Broadstone believes that the Office of National Statistics decision not to amend the calculation of RPI is bad news for the UK economy, if a good day for pensioners

Broadstone has been disappointed by the ONS’s decision not to amend the formula for RPI.

We expect member groups and Trustees to be relieved that benefits will not be reduced, for those schemes that retained (for whatever reason) RPI as their measure of inflation. However, this must be considered alongside the wider economic impact of the failure to implement a reduction in RPI. This would have reduced liabilities for employers and could have potentially prolonged the life-span of any remaining open DB schemes by reducing the weighty burden on companies to plug deficit funding black holes. It would have helped any company with a legacy DB scheme which diverts money away from the business for the funding the benefits of ex-employees. Instead companies will continue to be forced to prop up these schemes to the detriment of their business plans to encourage growth.
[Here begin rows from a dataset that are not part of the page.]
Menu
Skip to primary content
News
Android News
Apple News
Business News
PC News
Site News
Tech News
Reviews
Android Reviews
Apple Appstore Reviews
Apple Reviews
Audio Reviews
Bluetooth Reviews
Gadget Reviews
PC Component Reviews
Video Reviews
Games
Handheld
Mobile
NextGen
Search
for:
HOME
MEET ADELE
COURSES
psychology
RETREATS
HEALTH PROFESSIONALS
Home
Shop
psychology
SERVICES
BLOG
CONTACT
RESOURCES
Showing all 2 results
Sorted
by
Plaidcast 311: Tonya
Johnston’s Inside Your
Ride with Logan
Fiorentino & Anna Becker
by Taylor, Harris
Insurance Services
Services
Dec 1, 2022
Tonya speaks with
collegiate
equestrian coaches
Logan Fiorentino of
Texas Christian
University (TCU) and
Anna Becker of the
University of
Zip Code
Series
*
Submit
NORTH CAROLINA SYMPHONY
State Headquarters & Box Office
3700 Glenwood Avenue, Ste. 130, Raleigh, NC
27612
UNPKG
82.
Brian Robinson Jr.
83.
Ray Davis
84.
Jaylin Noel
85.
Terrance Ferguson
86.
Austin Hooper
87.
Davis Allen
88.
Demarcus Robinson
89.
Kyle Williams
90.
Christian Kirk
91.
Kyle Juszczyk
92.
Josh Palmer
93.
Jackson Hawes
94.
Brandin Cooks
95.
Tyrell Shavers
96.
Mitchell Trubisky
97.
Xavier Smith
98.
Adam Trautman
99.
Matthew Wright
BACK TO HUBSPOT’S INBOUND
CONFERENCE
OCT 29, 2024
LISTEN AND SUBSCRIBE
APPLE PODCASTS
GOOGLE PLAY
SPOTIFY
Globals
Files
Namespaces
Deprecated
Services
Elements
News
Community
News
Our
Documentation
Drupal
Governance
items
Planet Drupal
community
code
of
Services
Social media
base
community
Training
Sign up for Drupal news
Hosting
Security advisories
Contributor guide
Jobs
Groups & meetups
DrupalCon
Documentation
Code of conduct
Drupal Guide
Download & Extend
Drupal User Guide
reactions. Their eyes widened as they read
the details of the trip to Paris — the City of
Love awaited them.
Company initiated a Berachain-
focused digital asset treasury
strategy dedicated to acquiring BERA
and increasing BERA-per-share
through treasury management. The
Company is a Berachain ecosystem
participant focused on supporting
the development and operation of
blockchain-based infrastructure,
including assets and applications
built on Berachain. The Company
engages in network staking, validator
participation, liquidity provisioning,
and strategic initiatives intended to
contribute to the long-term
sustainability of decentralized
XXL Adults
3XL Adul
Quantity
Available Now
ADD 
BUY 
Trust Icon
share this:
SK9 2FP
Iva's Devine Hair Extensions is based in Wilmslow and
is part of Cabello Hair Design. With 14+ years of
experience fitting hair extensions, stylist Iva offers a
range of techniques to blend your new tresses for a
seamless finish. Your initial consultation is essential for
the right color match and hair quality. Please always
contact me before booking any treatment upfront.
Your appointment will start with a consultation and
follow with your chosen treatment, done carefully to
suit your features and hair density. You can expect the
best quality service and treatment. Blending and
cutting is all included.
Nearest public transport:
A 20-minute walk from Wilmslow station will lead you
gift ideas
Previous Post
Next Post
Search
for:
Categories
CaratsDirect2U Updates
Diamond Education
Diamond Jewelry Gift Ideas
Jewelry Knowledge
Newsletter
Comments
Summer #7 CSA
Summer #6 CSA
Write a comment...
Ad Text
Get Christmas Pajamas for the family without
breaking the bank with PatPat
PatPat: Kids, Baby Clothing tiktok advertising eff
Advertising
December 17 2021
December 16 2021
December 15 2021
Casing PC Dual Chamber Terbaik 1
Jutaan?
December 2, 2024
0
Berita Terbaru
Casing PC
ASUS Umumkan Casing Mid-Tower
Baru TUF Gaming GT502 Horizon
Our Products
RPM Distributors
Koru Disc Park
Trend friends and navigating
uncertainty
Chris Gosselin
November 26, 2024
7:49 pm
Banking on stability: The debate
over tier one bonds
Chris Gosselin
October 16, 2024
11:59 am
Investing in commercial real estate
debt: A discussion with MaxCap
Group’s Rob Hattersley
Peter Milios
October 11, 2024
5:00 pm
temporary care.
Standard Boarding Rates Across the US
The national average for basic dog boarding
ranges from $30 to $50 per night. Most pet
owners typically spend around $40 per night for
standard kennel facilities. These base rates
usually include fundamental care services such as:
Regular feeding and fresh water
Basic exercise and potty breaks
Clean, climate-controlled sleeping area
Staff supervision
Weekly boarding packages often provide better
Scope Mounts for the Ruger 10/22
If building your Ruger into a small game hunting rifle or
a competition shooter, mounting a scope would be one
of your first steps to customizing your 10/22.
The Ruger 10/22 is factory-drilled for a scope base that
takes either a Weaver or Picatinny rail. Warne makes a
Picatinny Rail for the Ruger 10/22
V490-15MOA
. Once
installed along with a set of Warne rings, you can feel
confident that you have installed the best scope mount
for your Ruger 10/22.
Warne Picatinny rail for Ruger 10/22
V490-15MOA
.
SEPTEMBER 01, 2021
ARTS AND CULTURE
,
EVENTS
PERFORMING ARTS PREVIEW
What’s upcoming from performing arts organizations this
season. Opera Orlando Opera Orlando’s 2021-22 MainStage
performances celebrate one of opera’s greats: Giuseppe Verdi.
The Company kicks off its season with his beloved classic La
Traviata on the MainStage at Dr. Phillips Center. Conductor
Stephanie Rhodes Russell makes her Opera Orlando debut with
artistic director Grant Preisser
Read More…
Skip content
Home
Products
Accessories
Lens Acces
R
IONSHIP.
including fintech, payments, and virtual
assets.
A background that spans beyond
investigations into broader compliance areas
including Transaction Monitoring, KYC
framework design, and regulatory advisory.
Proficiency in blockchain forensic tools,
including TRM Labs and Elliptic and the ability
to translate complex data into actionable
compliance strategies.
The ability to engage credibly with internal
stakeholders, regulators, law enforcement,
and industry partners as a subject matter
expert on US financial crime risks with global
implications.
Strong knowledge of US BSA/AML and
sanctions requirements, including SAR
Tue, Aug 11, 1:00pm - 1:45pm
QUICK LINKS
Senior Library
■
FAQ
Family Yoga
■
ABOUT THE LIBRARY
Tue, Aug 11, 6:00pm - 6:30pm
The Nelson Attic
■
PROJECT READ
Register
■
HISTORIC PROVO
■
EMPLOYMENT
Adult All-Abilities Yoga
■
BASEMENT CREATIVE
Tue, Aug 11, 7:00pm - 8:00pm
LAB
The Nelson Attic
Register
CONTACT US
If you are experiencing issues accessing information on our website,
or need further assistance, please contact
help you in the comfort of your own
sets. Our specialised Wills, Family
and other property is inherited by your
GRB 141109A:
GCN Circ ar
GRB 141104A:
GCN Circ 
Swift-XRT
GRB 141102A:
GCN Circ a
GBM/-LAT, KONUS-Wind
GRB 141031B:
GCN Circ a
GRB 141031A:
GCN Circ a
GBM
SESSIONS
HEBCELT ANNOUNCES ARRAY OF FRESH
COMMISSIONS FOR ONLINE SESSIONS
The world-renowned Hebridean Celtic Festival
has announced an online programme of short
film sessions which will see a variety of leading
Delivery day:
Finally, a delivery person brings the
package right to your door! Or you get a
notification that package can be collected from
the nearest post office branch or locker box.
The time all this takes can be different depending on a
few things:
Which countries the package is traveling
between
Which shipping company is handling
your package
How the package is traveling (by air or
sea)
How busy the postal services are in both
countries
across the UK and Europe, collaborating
John Broome Saunders, Actuarial Director commented that "Individuals in receipt of a pension should take their share of the burden that pensions have on the economy. The long-term savings that could have assisted UK Plc that a reduction to RPI would have introduced, along with the switch to CPI already implemented would have gone some way to ensuring that companies are better able to invest in their business rather than their pension scheme. This decision is, therefore, bad news for those in work and looking for work in the UK."

John Broome Saunders added that "the decision to create a new measure of inflation, RPIJ, is interesting and it will remain to be seen how this is used in the future and whether it will replace RPI as we know it if it is considered as a more accurate measure of inflation."